**TASK PROMPT:** Using the entries below, copy out all lines where "down" is found.

**RECORDS:**
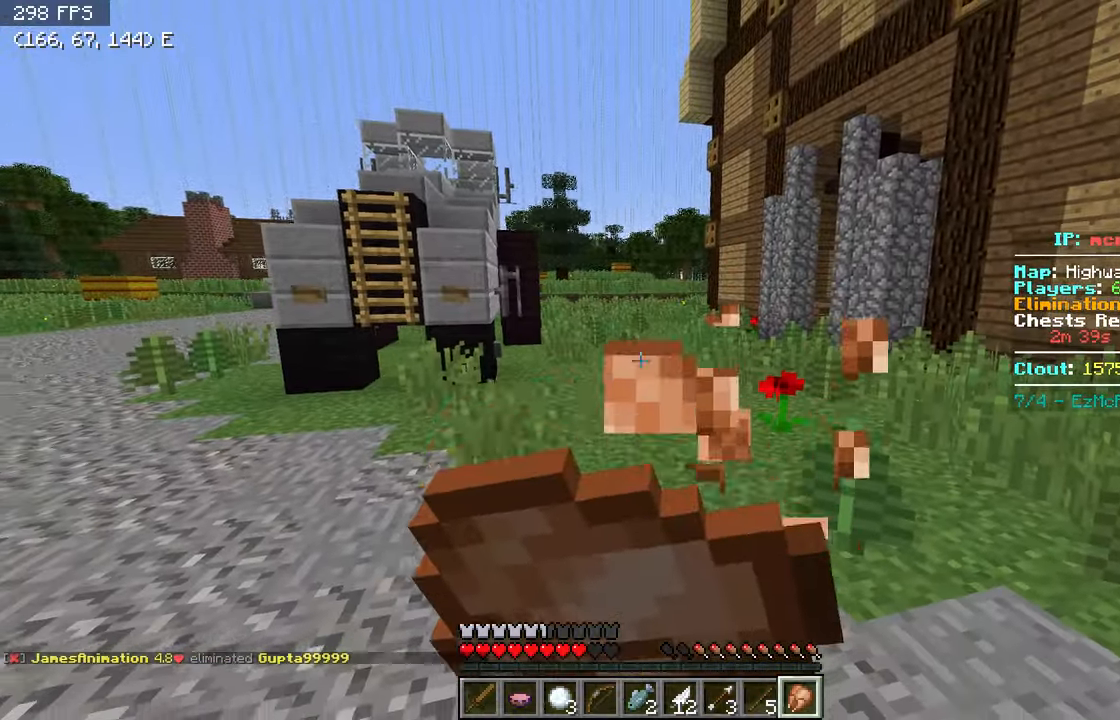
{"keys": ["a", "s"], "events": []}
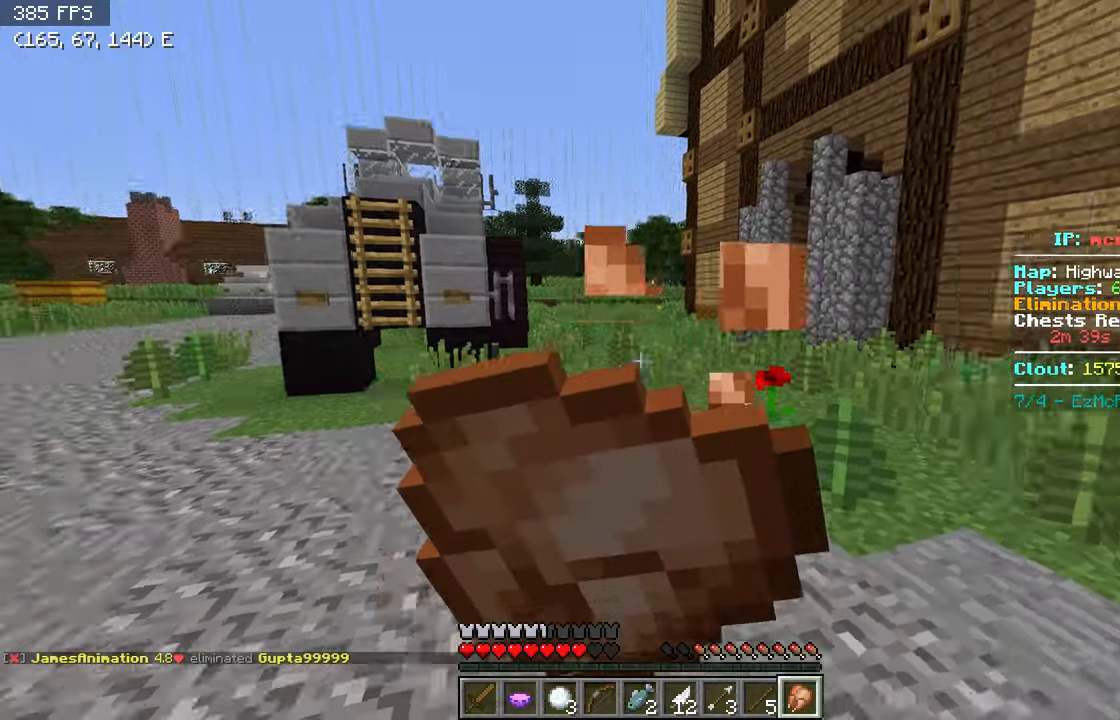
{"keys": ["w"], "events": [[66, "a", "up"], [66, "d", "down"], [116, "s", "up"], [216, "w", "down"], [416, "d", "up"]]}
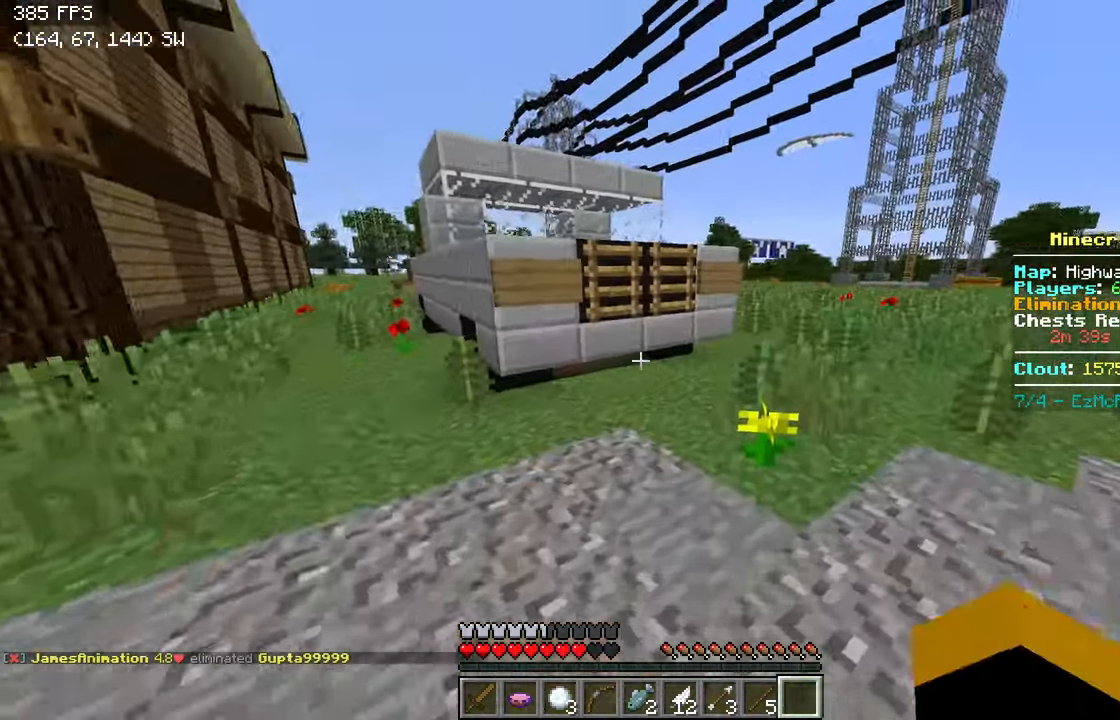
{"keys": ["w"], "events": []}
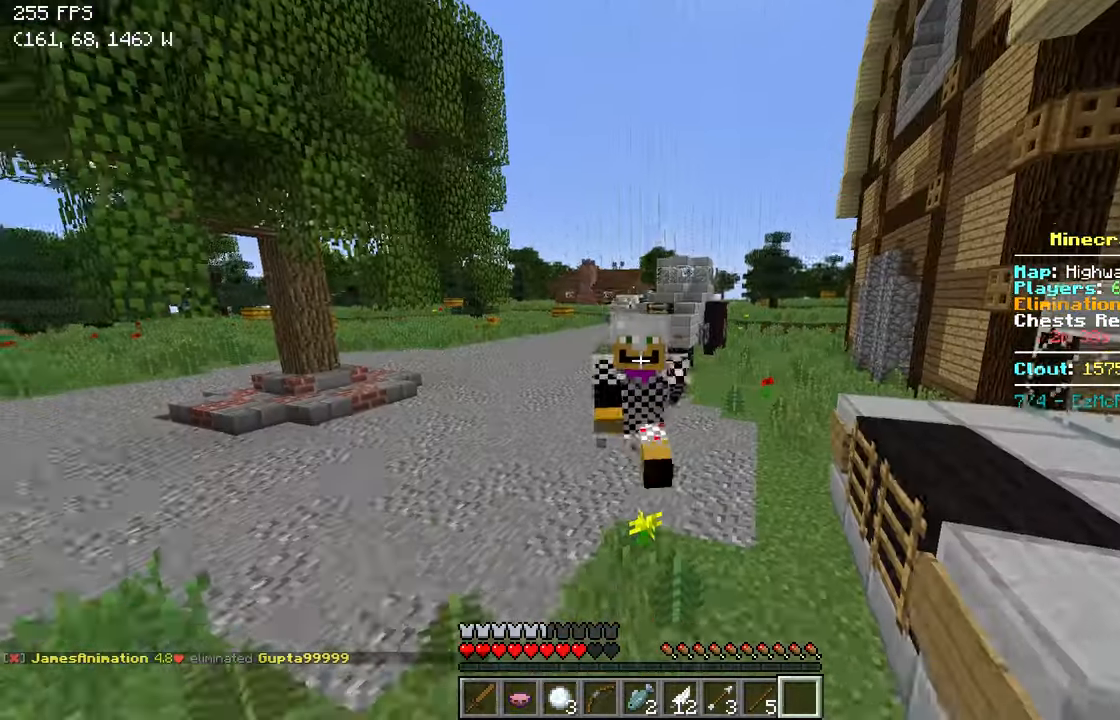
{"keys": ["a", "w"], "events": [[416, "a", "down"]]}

...

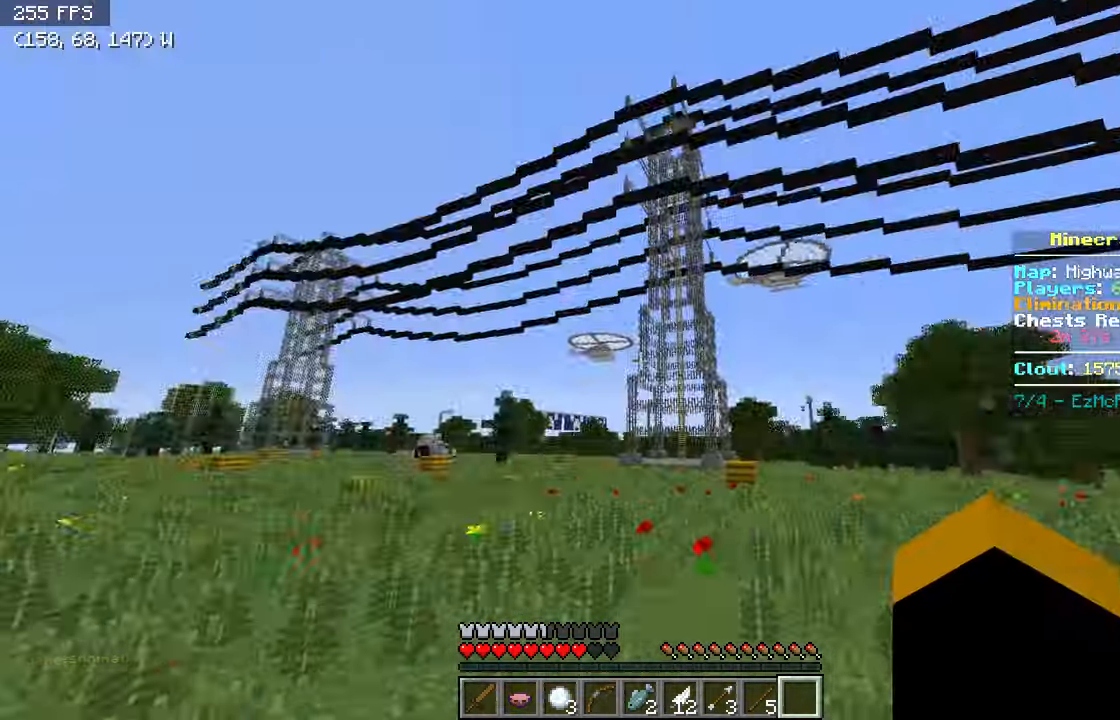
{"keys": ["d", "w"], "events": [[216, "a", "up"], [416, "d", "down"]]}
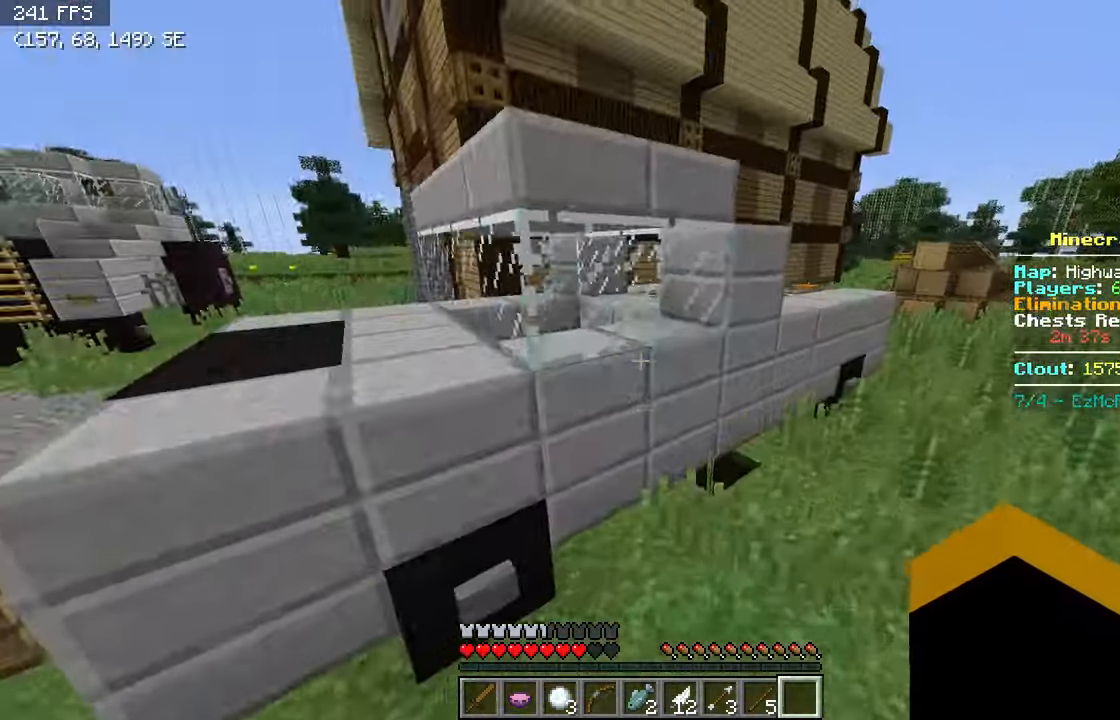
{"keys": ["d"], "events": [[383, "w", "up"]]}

**SOLUTION TO THIS EXERCISE:**
{"keys": ["w"], "events": [[66, "a", "up"], [66, "d", "down"], [116, "s", "up"], [216, "w", "down"], [416, "d", "up"]]}
{"keys": ["a", "w"], "events": [[416, "a", "down"]]}
{"keys": ["d", "w"], "events": [[216, "a", "up"], [416, "d", "down"]]}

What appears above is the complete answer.